Lily sighed, her shoulders sagging. “No. I just hate being thought of as the poor little orphan no one wanted. It’s pathetic.”
“No. What’s pathetic is adopting a kid and then dropping her the second Plastic Bimbo’s baby factory starts working. What’s pathetic is caring more about your image than your child.”
Lily heard the icy fury in Bay’s voice, and loved her for it. But it was time to end this conversation. She didn’t want to expend any more energy thinking about the family that had cast her out—or the reason why they did it.
She blinked away the aggravating moisture in her eyes, straightened, and turned to look at her friend. “They don’t matter, Bay. They haven’t for a long time. But that doesn’t mean I don’t appreciate your burning need to kick their asses on my behalf. I’m just really tired, which means that Prince Insomnia has finally left the building. I’ll be fine with some sleep.”
Bay let her hand drop and stepped back, but that stubborn furrow in her brow remained. “You’re sure?” Her big blue eyes were soft with concern. “We’re good?”
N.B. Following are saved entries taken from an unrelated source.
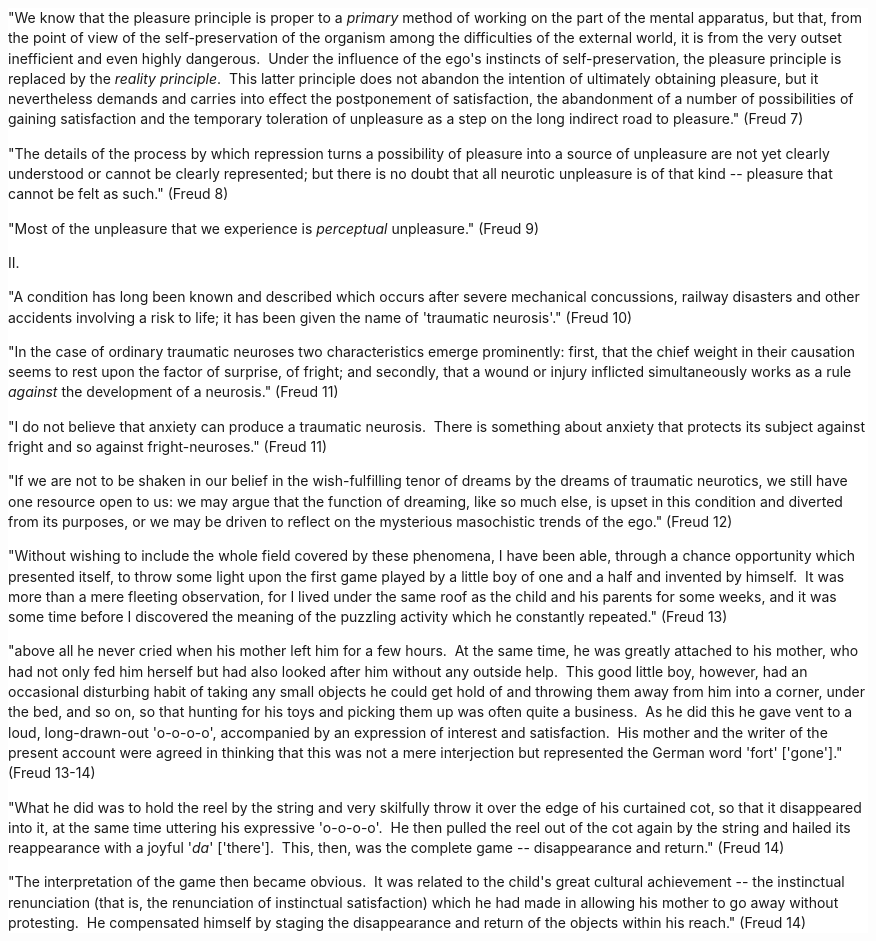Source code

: "We know that the pleasure principle is proper to a *primary* method of working on the part of the mental apparatus, but that, from the point of view of the self-preservation of the organism among the difficulties of the external world, it is from the very outset inefficient and even highly dangerous.  Under the influence of the ego's instincts of self-preservation, the pleasure principle is replaced by the *reality principle*.  This latter principle does not abandon the intention of ultimately obtaining pleasure, but it nevertheless demands and carries into effect the postponement of satisfaction, the abandonment of a number of possibilities of gaining satisfaction and the temporary toleration of unpleasure as a step on the long indirect road to pleasure." (Freud 7)

"The details of the process by which repression turns a possibility of pleasure into a source of unpleasure are not yet clearly understood or cannot be clearly represented; but there is no doubt that all neurotic unpleasure is of that kind -- pleasure that cannot be felt as such." (Freud 8)

"Most of the unpleasure that we experience is *perceptual* unpleasure." (Freud 9)


II.

"A condition has long been known and described which occurs after severe mechanical concussions, railway disasters and other accidents involving a risk to life; it has been given the name of 'traumatic neurosis'." (Freud 10)

"In the case of ordinary traumatic neuroses two characteristics emerge prominently: first, that the chief weight in their causation seems to rest upon the factor of surprise, of fright; and secondly, that a wound or injury inflicted simultaneously works as a rule *against* the development of a neurosis." (Freud 11)

"I do not believe that anxiety can produce a traumatic neurosis.  There is something about anxiety that protects its subject against fright and so against fright-neuroses." (Freud 11)

"If we are not to be shaken in our belief in the wish-fulfilling tenor of dreams by the dreams of traumatic neurotics, we still have one resource open to us: we may argue that the function of dreaming, like so much else, is upset in this condition and diverted from its purposes, or we may be driven to reflect on the mysterious masochistic trends of the ego." (Freud 12)

"Without wishing to include the whole field covered by these phenomena, I have been able, through a chance opportunity which presented itself, to throw some light upon the first game played by a little boy of one and a half and invented by himself.  It was more than a mere fleeting observation, for I lived under the same roof as the child and his parents for some weeks, and it was some time before I discovered the meaning of the puzzling activity which he constantly repeated." (Freud 13)

"above all he never cried when his mother left him for a few hours.  At the same time, he was greatly attached to his mother, who had not only fed him herself but had also looked after him without any outside help.  This good little boy, however, had an occasional disturbing habit of taking any small objects he could get hold of and throwing them away from him into a corner, under the bed, and so on, so that hunting for his toys and picking them up was often quite a business.  As he did this he gave vent to a loud, long-drawn-out 'o-o-o-o', accompanied by an expression of interest and satisfaction.  His mother and the writer of the present account were agreed in thinking that this was not a mere interjection but represented the German word 'fort' ['gone']." (Freud 13-14)

"What he did was to hold the reel by the string and very skilfully throw it over the edge of his curtained cot, so that it disappeared into it, at the same time uttering his expressive 'o-o-o-o'.  He then pulled the reel out of the cot again by the string and hailed its reappearance with a joyful '*da*' ['there'].  This, then, was the complete game -- disappearance and return." (Freud 14)

"The interpretation of the game then became obvious.  It was related to the child's great cultural achievement -- the instinctual renunciation (that is, the renunciation of instinctual satisfaction) which he had made in allowing his mother to go away without protesting.  He compensated himself by staging the disappearance and return of the objects within his reach." (Freud 14)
“We’re good. Promise. You go have fun, okay? Call me tomorrow with the gory details.”
Bay lifted her eyebrows. “How gory? Like, sexy-time gory?”
Lily wrinkled her nose. “No, like if he lives with his mom and collects action figures gory.”
They laughed together.
“You got it,” Bay said, then threw her arms around Lily in one of the impromptu hugs it had taken her a while to get used to but were as natural to Bay as breathing. She envied her friend that, her comfort with physical affection. It had been in such short supply for most of Lily’s life that it still startled her more than anything.